Light lie the earth upon the bones of Richard Guy, the Schoolmaster of Ingleton! He never consumed birch enough in his vocation to have made a besom; and his ferule was never applied unless when some moral offence called for a chastisement that would be felt. There is a closer connection between good-nature and good sense than is commonly supposed. A sour ill-tempered pedagogue would have driven Daniel through the briars and brambles of the Grammar and foundered him in its sloughs; Guy led him gently along the green-sward. He felt that childhood should not be made altogether a season of painful acquisition, and that the fruits of the sacrifices then made are uncertain as to the account to which they may be turned, and are also liable to the contingencies of life at least, if not otherwise jeopardized. “Puisque le jour peut lui manquer, laissons le un peu jouir de l'Aurore!” The precepts which warmth of imagination inspired in Jean Jacques was impressed upon Guy's practice by gentleness of heart. He never crammed the memory of his pupil with such horrific terms as Prothesis, Aphæresis, Epenthesis, Syncope, Paragoge, and Apocope; never questioned him concerning Appositio, Evocatio, Syllepsis, Prolepsis, Zeugma, Synthesis, Antiptosis, and Synecdoche; never attempted to deter him (as Lily says boys are above all things to be deterred) from those faults which Lily also says, seem almost natural to the English,—the heinous faults of Iotacism, Lambdacism, (which Alcibiades affected,)—Ischnotesism, Trauli'sm and Plateasm. But having grounded him well in the nouns and verbs, and made him understand the concords, he then followed in part the excellent advice of Lily thus given in his address to the Reader:

“When these concords be well known unto them (an easy and pleasant pain, if the foregrounds be well and thoroughly beaten in) let them not continue in learning of the rules orderly, as they lie in their Syntax, but rather learn some pretty book wherein is contained not only the eloquence of the tongue, but also a good plain lesson of honesty and godliness; and thereof take some little sentence as it lieth, and learn to make the same first out of English into Latin, not seeing the book, or construing it thereupon. And if there fall any necessary rule of the Syntax to be known, then to learn it, as the occasion of the sentence giveth cause that day; which sentence once made well, and as nigh as may be with the words of the book, then to take the book and construe it; and so shall he be less troubled with the parsing of it, and easiliest carry his lesson in mind.”

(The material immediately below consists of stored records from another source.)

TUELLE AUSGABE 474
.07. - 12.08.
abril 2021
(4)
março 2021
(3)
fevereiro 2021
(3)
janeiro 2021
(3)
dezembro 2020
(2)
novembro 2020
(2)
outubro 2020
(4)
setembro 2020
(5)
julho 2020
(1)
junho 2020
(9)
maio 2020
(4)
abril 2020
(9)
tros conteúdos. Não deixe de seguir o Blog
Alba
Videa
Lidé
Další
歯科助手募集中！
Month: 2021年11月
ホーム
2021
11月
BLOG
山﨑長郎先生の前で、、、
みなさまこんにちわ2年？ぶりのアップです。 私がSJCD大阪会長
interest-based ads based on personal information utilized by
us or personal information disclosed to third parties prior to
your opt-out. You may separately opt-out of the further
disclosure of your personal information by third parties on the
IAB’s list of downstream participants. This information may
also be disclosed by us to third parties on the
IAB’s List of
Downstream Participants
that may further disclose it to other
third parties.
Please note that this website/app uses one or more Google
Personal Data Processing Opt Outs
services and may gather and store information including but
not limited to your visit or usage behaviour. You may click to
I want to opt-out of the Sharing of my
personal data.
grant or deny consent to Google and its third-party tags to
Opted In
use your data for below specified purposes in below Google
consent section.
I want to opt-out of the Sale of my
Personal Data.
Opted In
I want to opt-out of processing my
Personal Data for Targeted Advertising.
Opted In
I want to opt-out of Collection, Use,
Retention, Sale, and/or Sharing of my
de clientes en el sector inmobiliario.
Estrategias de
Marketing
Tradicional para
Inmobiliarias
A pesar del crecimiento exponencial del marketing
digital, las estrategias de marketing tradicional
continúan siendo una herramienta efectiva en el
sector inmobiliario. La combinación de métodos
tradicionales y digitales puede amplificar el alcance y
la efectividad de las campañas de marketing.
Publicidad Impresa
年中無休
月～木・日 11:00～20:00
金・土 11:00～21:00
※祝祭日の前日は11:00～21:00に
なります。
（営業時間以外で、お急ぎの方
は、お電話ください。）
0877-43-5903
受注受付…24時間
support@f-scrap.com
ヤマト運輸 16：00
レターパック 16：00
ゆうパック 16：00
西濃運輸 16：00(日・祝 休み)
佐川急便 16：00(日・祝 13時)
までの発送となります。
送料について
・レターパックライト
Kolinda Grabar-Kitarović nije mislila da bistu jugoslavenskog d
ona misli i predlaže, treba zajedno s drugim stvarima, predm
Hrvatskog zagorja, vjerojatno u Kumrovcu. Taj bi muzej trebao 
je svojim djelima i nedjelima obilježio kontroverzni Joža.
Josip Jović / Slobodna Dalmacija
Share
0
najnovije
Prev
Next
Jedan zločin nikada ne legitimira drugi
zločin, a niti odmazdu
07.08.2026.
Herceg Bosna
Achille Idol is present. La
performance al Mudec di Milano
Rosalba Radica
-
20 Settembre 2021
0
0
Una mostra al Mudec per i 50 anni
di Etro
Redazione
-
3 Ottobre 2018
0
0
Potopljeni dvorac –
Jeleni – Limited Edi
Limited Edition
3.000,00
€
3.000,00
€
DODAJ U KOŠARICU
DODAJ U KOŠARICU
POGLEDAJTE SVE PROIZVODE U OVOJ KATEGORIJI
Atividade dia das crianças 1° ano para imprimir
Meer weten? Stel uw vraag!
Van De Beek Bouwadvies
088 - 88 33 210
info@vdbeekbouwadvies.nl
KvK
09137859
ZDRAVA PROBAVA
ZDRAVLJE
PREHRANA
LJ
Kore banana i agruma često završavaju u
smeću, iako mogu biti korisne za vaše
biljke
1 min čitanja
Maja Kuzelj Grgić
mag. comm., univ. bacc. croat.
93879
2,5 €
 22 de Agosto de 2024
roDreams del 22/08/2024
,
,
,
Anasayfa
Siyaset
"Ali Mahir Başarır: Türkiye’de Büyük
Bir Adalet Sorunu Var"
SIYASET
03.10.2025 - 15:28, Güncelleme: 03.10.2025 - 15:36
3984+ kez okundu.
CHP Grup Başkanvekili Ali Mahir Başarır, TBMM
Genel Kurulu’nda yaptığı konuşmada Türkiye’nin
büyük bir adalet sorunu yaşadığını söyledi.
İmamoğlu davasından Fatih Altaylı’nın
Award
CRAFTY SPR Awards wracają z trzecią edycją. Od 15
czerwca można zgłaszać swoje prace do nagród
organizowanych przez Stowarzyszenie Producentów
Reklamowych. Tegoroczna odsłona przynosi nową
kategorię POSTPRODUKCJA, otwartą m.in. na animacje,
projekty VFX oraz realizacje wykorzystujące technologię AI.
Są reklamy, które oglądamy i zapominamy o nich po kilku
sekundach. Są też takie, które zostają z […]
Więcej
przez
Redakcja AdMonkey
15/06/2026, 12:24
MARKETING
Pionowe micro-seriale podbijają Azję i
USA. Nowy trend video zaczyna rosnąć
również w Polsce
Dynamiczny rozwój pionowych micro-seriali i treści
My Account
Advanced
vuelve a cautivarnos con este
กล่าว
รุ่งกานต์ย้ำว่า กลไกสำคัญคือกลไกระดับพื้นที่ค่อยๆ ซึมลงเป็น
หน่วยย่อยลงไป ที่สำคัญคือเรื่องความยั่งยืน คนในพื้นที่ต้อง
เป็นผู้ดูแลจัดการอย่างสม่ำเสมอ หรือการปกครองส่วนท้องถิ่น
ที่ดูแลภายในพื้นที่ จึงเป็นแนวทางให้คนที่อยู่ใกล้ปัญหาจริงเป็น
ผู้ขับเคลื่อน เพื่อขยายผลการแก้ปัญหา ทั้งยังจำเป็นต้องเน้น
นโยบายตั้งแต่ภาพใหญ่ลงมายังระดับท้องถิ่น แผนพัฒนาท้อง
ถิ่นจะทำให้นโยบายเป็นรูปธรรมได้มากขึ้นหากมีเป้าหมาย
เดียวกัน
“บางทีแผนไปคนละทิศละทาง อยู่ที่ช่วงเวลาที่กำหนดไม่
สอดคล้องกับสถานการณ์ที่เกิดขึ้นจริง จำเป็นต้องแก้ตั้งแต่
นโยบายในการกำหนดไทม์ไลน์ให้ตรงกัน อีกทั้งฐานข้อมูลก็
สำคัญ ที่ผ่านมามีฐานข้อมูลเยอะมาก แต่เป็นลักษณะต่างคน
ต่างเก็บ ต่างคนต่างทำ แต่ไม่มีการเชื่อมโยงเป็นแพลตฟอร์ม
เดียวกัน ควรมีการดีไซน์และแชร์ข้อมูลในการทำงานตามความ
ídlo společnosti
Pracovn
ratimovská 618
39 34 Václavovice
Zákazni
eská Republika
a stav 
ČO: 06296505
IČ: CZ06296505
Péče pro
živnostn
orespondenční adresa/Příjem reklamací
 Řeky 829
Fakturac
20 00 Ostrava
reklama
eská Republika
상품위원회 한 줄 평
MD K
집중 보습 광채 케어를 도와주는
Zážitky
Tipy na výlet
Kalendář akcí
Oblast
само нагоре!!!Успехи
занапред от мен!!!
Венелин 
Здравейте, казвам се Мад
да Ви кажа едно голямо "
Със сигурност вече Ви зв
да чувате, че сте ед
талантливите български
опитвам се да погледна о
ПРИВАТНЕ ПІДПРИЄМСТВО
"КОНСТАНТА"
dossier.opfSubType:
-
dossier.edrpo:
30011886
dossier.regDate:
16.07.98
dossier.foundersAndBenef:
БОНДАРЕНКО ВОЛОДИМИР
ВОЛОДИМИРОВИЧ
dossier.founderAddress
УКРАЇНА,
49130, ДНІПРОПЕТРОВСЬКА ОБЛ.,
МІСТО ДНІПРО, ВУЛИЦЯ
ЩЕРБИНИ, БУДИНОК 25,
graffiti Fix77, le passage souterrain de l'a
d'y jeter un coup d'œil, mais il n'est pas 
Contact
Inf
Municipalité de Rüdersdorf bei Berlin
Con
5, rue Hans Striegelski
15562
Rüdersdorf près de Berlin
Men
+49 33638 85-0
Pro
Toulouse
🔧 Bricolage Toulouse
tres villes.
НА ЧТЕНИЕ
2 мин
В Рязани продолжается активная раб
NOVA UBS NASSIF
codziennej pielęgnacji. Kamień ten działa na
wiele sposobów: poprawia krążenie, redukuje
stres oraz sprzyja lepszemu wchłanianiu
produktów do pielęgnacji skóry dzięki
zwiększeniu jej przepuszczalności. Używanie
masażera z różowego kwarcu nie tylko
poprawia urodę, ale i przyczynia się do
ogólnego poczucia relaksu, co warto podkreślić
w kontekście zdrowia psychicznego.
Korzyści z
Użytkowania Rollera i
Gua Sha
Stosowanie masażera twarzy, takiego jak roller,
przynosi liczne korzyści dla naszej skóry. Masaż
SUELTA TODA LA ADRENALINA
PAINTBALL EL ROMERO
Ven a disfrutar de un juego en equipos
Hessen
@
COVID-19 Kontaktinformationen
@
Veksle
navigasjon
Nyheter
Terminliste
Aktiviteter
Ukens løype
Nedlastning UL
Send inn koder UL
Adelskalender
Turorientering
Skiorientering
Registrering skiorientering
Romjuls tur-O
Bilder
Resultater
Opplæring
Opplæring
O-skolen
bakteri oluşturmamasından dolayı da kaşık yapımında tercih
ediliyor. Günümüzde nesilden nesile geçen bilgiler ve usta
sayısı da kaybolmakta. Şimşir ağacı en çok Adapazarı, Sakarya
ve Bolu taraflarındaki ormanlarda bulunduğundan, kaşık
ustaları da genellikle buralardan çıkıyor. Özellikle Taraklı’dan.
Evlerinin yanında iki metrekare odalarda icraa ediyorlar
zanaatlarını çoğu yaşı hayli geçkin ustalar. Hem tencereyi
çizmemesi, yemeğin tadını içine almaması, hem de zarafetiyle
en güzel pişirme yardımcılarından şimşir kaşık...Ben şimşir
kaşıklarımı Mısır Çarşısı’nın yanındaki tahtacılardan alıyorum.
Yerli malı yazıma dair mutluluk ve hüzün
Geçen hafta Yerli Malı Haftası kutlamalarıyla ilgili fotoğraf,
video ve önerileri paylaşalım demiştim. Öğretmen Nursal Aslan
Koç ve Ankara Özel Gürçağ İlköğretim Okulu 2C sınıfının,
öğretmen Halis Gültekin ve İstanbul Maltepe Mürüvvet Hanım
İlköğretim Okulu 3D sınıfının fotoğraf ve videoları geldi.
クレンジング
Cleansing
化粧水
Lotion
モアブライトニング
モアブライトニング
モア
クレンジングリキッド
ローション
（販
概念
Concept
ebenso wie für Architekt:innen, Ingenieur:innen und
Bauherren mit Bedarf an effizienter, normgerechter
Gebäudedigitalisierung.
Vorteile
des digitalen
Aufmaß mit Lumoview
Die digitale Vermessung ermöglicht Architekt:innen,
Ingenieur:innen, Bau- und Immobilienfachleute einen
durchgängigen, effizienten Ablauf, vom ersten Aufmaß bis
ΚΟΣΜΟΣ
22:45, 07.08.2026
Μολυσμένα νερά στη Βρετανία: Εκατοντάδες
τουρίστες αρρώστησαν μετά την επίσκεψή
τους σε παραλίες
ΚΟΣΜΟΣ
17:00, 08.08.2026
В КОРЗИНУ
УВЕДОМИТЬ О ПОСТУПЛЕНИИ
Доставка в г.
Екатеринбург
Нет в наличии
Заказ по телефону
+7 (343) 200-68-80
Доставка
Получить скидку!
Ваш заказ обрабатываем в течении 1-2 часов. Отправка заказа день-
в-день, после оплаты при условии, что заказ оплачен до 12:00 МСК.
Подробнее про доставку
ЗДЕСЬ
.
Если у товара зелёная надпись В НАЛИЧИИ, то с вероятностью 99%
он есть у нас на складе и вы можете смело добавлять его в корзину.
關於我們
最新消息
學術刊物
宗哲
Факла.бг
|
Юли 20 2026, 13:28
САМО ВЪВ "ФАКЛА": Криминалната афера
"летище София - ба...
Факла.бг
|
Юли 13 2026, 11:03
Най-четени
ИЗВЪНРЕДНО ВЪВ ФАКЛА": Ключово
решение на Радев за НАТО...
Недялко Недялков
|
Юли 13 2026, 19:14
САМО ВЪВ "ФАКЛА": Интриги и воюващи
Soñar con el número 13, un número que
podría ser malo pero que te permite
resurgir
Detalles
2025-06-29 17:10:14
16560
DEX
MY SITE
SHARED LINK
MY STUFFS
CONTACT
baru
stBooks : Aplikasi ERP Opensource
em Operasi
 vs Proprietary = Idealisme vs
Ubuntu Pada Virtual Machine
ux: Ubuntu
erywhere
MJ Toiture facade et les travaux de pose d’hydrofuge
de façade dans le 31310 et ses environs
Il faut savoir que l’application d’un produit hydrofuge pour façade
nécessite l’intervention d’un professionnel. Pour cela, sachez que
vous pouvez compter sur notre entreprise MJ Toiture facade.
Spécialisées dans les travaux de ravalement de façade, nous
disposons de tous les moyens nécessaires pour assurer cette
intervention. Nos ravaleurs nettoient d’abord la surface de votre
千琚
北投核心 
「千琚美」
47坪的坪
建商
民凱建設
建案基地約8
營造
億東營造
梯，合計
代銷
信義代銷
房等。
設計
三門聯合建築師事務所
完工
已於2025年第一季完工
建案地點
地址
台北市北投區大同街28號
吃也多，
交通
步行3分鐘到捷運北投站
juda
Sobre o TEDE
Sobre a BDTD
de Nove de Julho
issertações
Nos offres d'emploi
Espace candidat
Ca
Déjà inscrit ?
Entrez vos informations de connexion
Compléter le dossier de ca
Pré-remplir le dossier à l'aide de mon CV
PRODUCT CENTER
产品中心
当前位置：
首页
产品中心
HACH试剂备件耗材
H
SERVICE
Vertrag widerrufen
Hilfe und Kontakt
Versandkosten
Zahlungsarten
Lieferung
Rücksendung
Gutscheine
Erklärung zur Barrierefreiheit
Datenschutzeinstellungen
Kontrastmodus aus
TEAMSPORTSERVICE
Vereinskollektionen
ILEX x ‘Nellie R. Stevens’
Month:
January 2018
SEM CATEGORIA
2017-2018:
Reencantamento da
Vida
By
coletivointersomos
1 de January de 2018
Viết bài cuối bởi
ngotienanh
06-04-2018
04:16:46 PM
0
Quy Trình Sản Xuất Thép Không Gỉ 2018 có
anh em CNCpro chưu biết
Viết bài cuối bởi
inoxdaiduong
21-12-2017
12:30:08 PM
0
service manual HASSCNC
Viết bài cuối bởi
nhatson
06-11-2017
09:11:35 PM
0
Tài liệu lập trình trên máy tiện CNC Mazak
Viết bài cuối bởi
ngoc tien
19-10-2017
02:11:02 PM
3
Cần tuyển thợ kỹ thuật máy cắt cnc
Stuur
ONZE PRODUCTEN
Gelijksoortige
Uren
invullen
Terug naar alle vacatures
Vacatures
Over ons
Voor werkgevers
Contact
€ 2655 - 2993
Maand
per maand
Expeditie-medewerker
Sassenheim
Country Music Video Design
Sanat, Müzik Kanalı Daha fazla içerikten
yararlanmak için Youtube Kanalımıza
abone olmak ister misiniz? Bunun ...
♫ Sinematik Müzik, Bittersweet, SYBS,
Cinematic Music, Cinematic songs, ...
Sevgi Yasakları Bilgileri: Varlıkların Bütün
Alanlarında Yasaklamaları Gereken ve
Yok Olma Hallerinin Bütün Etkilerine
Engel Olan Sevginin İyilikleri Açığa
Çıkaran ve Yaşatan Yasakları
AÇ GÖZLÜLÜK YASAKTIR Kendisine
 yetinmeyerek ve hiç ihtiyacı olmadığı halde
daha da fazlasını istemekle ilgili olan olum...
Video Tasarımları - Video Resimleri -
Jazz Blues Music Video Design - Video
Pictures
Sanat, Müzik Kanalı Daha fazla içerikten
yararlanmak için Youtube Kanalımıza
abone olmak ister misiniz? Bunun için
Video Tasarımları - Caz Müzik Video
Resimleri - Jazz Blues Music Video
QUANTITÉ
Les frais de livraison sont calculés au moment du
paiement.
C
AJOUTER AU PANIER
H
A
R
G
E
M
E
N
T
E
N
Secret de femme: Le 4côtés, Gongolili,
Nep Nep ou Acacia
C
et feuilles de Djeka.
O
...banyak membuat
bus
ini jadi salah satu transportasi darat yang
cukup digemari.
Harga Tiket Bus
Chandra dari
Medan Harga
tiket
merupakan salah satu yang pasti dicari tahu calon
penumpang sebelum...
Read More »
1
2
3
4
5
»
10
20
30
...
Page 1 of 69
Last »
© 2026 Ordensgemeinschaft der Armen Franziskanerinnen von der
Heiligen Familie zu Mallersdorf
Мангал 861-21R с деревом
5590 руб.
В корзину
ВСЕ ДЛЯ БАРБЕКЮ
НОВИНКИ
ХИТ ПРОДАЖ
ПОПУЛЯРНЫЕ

Guy followed this advice in part; and in part he deviated from it, upon Lily's own authority, as “judging that the most sufficient way which he saw to be the readiest mean;” while therefore he exercised his pupil in writing Latin pursuant to this plan, he carried him on faster in construing, and promoted the boy's progress by gratifying his desire of getting forward. When he had done with Cordery, Erasmus was taken up,—for some of Erasmus's colloquies were in those days used as a school book, and the most attractive one that could be put into a boy's hands. After he had got through this, the aid of an English version was laid aside. And here Guy departed from the ordinary course, not upon any notion that he could improve upon it, but merely because he happened to possess an old book composed for the use of Schools, which was easy enough to suit young Daniel's progress in the language, and might therefore save the cost of purchasing Justin or Phædrus or Cornelius Nepos, or Eutropius,—to one or other of which he would otherwise have been introduced.